The same fix applies to the OP example:

f[x_] = Piecewise[{{1/(Cos[x^2 + 2]), x <= 0}, {Unevaluated[Sqrt[x^2/(x + 1)]],  0 < x <= 1}, {(x^2 - 2 x)/Abs[2 - x], True}}];
Plot[f[x], {x, -3, 3}]

No errors

What seems much more troublesome is the workaround that Bob Hanlon discovered and which does nothing more than taking 1 in the numerator out of the square root. In other words, there is still a possibility for the denominator to become 0 when evaluated unconditionally (at x == -1), so we should expect the same error, but for some reason there is no error now. This is a bug for sure, as it is at least inconsistent and therefore needs to be fixed.
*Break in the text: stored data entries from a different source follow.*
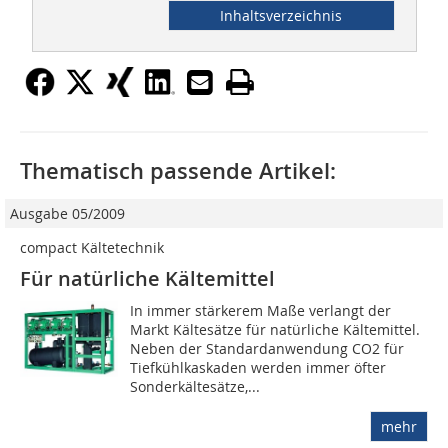
Inhaltsverzeichnis
Thematisch passende Artikel:
Ausgabe 05/2009
compact Kältetechnik
Für natürliche Kältemittel
In immer stärkerem Maße verlangt der
Markt Kältesätze für natürliche Kältemittel.
Neben der Standardanwendung CO2 für
Tiefkühlkaskaden werden immer öfter
Sonderkältesätze,...
mehr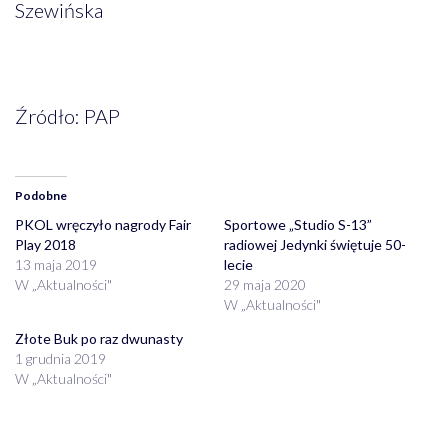
Szewińska
Źródło: PAP
Podobne
PKOL wręczyło nagrody Fair
Sportowe „Studio S-13”
Play 2018
radiowej Jedynki świętuje 50-
13 maja 2019
lecie
W „Aktualności"
29 maja 2020
W „Aktualności"
Złote Buk po raz dwunasty
1 grudnia 2019
W „Aktualności"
g[x_] := Piecewise[{{1/(x + 2), x <= 0}, {1/Sqrt[(x + 1)], 0 < x <= 1}}, x]
Plot[g[x], {x, -3, 0}]

No errors!

For the sake of completeness, the mechanism that is probably glitching here is Exclusions, as Michael E2's example can also be fixed by explicitly indicating types of checks we want:

f[x_] := Piecewise[{{1/(x + 2), x <= 0}, {Sqrt[1/(x + 1)], 0 < x <= 1}}, x]
Plot[f[x], {x, -3, 0}, Exclusions -> "Singularities"]

No errors

This, however, wouldn't work nicely for the OP example, as it has more than one type of exclusions, so we need to use one of the alternative solutions in this post or thread.